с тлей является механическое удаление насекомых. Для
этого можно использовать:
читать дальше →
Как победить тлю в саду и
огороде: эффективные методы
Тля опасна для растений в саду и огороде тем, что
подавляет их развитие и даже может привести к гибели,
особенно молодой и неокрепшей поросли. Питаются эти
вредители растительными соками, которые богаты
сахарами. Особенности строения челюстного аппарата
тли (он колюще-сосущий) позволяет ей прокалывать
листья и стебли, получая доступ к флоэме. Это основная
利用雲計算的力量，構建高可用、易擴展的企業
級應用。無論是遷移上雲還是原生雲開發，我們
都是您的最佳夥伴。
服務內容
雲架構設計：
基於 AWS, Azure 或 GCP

------------------------------------------------------------

▶ _EXERCISE BRIEF_
Within the listing above, tally the lines where the word "саду" occurs and write only the total.

▶ _ANSWER TO THIS TASK_
2